Joshua and God’s people must decide what from their past is useful in
their present and will translate into their future. They decide to undergo the rite of circumcision
(the sign of the covenant) and to celebrate the Passover Meal (reliving the
events delivering their parents and grandparents from bondage to freedom). They also decide to bring with them sacred
objects accumulated on the way; chief of which is the ark with the Tablets of
Law. And finally, we learn some things
from the transitional time are no longer appropriate, needed, or available to
God’s people; specifically, the manna (or food from heaven) ceases and each
person must now live off the fruit of his or her own labor.
I
suspect if you contemplate some of the transitions in your own life you will
see a emerge a pattern similar to this – the holdovers, the new acquisitions, what
is going to be left behind, and what has to be taken on.
After
two years, it feels like we are at a transitional point with the pandemic. While there is not a specific date or event
marking the moment, the past few weeks have seen a dramatic change, haven’t
they. Although most of us reside in the
same physical space and many of us hold the same job as before, so much about
life has changed. We have lost some
folks to the virus. Some relationships
have drifted apart. We have aged and
become more isolated. Some are bitter at
what has been lost. Some bristle at the
sacrifices required to see us through. Some
are more anxious and uncertain. I don’t
know about you, but I start to wretch when I hear a modern-day ‘prophet’ tell
me everything about the world has completely changed or there is no going back
to the way things used to be.
This
transition will be like all that have come before. We will figure out the most important
memories and rituals to carry into the future.

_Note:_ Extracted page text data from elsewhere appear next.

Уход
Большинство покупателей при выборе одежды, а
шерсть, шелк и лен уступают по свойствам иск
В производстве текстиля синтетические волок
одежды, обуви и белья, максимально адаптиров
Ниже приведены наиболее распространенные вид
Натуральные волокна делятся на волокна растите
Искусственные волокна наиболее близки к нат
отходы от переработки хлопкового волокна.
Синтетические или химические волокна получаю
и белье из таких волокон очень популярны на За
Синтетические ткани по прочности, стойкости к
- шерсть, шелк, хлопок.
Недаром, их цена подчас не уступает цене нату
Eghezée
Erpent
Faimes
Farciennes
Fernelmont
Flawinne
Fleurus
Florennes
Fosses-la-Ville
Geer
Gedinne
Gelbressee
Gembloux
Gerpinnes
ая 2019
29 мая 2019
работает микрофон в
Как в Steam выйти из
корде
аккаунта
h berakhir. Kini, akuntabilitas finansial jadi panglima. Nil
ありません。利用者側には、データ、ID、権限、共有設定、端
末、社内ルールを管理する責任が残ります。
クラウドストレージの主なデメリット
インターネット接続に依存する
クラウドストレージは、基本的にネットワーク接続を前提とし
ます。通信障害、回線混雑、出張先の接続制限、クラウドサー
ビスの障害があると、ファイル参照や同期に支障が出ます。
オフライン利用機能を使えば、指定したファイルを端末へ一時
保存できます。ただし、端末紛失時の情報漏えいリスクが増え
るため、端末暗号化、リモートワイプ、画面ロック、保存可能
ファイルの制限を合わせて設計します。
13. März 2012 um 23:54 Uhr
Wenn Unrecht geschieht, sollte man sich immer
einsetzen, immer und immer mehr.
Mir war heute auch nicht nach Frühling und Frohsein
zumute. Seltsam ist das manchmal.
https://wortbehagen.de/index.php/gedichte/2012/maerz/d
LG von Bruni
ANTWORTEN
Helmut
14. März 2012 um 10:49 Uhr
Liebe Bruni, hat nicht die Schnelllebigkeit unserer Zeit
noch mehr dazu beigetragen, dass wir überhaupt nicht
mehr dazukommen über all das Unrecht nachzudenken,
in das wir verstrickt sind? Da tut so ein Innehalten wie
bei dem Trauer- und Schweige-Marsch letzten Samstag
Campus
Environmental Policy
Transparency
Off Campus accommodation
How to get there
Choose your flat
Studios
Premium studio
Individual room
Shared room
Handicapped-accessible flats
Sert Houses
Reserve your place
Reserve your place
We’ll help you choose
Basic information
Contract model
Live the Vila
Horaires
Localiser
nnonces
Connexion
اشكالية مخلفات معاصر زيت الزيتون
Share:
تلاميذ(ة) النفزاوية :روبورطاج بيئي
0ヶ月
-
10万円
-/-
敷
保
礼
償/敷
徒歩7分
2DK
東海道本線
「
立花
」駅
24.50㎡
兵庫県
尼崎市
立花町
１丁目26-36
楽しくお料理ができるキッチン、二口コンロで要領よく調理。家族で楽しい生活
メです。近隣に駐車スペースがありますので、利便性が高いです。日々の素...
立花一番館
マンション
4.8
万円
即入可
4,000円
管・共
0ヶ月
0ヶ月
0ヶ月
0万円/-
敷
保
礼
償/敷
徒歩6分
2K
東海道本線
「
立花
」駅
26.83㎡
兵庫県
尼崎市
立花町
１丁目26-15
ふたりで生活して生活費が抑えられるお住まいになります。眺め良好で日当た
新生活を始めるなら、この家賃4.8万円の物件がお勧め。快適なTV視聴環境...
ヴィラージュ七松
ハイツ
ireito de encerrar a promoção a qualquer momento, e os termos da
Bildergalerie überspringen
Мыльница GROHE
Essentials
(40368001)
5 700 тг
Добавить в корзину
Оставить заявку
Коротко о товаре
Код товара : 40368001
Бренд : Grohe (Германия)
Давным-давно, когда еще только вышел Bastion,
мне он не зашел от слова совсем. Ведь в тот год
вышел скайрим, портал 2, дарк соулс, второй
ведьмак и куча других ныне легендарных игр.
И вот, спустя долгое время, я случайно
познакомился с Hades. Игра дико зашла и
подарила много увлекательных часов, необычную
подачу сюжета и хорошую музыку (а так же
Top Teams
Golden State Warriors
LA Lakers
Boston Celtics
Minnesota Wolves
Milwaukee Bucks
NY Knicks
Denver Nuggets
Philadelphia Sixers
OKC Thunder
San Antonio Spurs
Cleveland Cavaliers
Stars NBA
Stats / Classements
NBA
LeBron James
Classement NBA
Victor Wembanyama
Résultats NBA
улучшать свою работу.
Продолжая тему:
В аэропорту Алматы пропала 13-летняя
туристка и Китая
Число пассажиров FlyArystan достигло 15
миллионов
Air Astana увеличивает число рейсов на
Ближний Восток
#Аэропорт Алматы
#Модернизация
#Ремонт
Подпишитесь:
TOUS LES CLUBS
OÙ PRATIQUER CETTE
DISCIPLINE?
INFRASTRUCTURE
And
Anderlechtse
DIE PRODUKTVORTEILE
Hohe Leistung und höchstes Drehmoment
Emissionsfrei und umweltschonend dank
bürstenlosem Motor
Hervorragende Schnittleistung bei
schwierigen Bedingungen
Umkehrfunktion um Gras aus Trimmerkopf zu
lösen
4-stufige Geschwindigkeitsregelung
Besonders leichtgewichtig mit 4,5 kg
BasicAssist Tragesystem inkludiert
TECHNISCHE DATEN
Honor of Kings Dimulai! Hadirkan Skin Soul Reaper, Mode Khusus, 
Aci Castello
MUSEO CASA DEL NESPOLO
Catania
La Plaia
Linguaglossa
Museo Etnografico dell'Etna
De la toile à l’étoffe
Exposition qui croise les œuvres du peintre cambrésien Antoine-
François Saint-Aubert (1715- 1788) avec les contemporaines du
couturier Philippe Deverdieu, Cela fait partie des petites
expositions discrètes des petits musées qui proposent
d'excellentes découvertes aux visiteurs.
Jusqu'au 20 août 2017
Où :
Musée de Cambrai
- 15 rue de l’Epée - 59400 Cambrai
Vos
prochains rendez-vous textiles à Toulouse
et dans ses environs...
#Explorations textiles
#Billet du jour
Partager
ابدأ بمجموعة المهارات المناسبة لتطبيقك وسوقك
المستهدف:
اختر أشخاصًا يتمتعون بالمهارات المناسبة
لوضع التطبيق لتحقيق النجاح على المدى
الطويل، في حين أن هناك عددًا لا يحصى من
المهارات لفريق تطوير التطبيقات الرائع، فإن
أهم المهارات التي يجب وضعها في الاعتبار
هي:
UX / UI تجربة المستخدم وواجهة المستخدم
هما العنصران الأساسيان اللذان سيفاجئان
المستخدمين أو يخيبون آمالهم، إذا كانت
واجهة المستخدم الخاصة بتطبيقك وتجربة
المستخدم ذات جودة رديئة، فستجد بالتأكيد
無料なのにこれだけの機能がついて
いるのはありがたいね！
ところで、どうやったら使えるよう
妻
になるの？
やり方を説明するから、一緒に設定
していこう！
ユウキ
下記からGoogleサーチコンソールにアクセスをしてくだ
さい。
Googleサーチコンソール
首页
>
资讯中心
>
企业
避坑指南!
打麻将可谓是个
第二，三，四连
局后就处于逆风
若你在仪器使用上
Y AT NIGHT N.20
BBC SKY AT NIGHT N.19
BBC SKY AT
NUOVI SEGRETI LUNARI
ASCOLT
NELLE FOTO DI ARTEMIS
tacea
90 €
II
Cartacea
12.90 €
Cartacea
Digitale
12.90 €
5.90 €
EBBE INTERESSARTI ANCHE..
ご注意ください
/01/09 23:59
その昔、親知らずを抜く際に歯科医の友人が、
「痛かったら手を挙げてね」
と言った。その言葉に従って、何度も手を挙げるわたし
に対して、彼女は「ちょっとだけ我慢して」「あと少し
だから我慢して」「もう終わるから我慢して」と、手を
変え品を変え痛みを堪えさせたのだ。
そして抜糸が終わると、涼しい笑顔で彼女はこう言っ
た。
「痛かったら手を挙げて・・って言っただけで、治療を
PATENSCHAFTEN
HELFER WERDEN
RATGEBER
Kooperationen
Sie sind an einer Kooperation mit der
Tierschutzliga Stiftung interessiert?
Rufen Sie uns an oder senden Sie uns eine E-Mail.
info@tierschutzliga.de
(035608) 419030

We will figure out which of our pandemic adaptions will be useful as we
move forward. And we will discern what
it looks like to pick up and carry on as a new day dawns. God’s unfailing and unflagging promise to us
remains the same… to be with us to lead us to a new day and a new place. What was, was… wonderful, missed, mourned at
times. But our God is the God of what
will be.
Edgar
Guest was a Detroit newspaperman and popular people’s poet of the first half
and the last century. One of his works
titled The New Days pairs well with the crossing of the Jordon:
The old days, the old
days,
how oft the poets sing,
The days of hope at dewy
morn,
the days of early spring,
The days when every mead
was fair,
and every heart was true,
And every maiden wore a
smile,
and every sky was blue.
The days when dreams were
golden
and every night brought rest,
The old, old days of youth
and love,
the days they say were best
But I--I sing the new
days,
the days that lie before.
The days of hope and
fancy,
the days that I adore.
The new days, the new
days,
the selfsame days they are;
The selfsame sunshine
heralds them,
the selfsame evening star
Shines out to light them
on their way
unto the Bygone Land,
And with the selfsame arch
of blue
the world to-day is spanned.
The new days, the new
days,
when friends are just as true,
And maidens smile upon us
all,
the way they used to do.
Dreams we know are golden
dreams,
hope springs in every breast;
It cheers us in the dewy
morn
and soothes us when we rest.
The new days, the new
days,
of them I want to sing,
The new days with the
fancies
and the golden dreams they bring;
The old days had their
pleasures,
but likewise have the new
The gardens with their
roses
and the meadows bright with dew;
We love to-day the
selfsame way
they loved in days of old;
The world is bathed in
beauty
and it isn’t growing cold;
There’s joy for us
a-plenty,
there are tasks for us to do,
And life is worth the
living,
for the friends we know
are true.
This morning we gather on a new side of the Jordon and give
thanks for the promise and hope of the new days.